The UN High Commissioner for Human Rights, Louise Arbour, said that Israel’s military policies in Lebanon may amount to war crimes. She formulated her statement also to include the targeting of Israeli civilians as a war crime:
“The scale of killings in the region, and their predictability, could engage the personal criminal responsibility of those involved, particularly those in a position of command and control,” said Louise Arbour, the high commissioner for human rights.
Ms. Arbour is a former justice of Canada’s Supreme Court who, as chief prosecutor for the International Criminal Tribunals for Rwanda and the former Yugoslavia, indicted the former Yugoslav president Slobodan Milosevic.
“International humanitarian law is clear on the supreme obligations to protect civilians during hostilities,’’ she said. That same obligation exists, she added, in international criminal law, which defines war crimes and crimes against humanity.

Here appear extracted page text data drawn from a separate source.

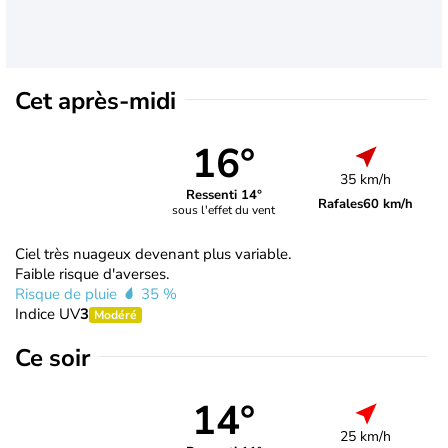
Cet après-midi
16°
35 km/h
Ressenti 14°
Rafales
60 km/h
sous l'effet du vent
Ciel très nuageux devenant plus variable.
Faible risque d'averses.
Risque de pluie
35 %
Indice UV
3
Modéré
Ce soir
14°
25 km/h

“Indiscriminate shelling of cities constitutes a foreseeable and unacceptable targeting of civilians,” she said in a statement released by her Geneva office. “Similarly, the bombardment of sites with alleged innocent civilians is unjustifiable.”
Israelis historically scorn statements like this because they usually (at least in the eyes of many Israelis) single out Israel for blame. But it should be noted that Arbour carefully calibrated her statement to include attacks by Palestinian and Hezbollah militants against Israelis.
The International Red Cross released a similarly formulated statement yesterday:
The Swiss-based International Red Cross, the recognized guardian of the Geneva Conventions on the conduct of war, said Wednesday that Israel had violated the principle of proportionality provided for in the Conventions and their protocols.
It also noted that Hezbollah was firing rockets into northern Israel. “Hezbollah fighters too are bound by the rules of international humanitarian law, and they must not target civilian areas,” it said.
I have stated a number of times here that I believe that at some point in the future both IDF officers and Arab militant leaders should face international justice for their crimes against humanity. Though Israel might wish otherwise, this issue will not go away, especially as the violence and brutality between Israelis and Arabs seems to grow worse from week to week.
Fast forward to now and Louise Arbour is stepping down from her UN post under a cloud of scandal connected to allegations she acted improperly in the case of Rwanda where she was chief Prosector at the Rwanda Genocide Tribunal. Explosive allegations of her role are emerging after an interview she gave to the Canadian Broadcasting Corporation were responded to by the Rwanda Tribunal’s lead lawyer:
http://www.daylife.com/article/07P005Zf226CZ
@simone williams: This is a preposterous charge. If you examine the link you provide you immediately notice that the charge is made by the defense attorney in whose interest it would be to prove the corruption of the chief prosecutor. When Nicole can provide any corroborating or credible evidence fr. a source with no axe to grind then she & her claims can be discussed. Till then fuhgedaboudit!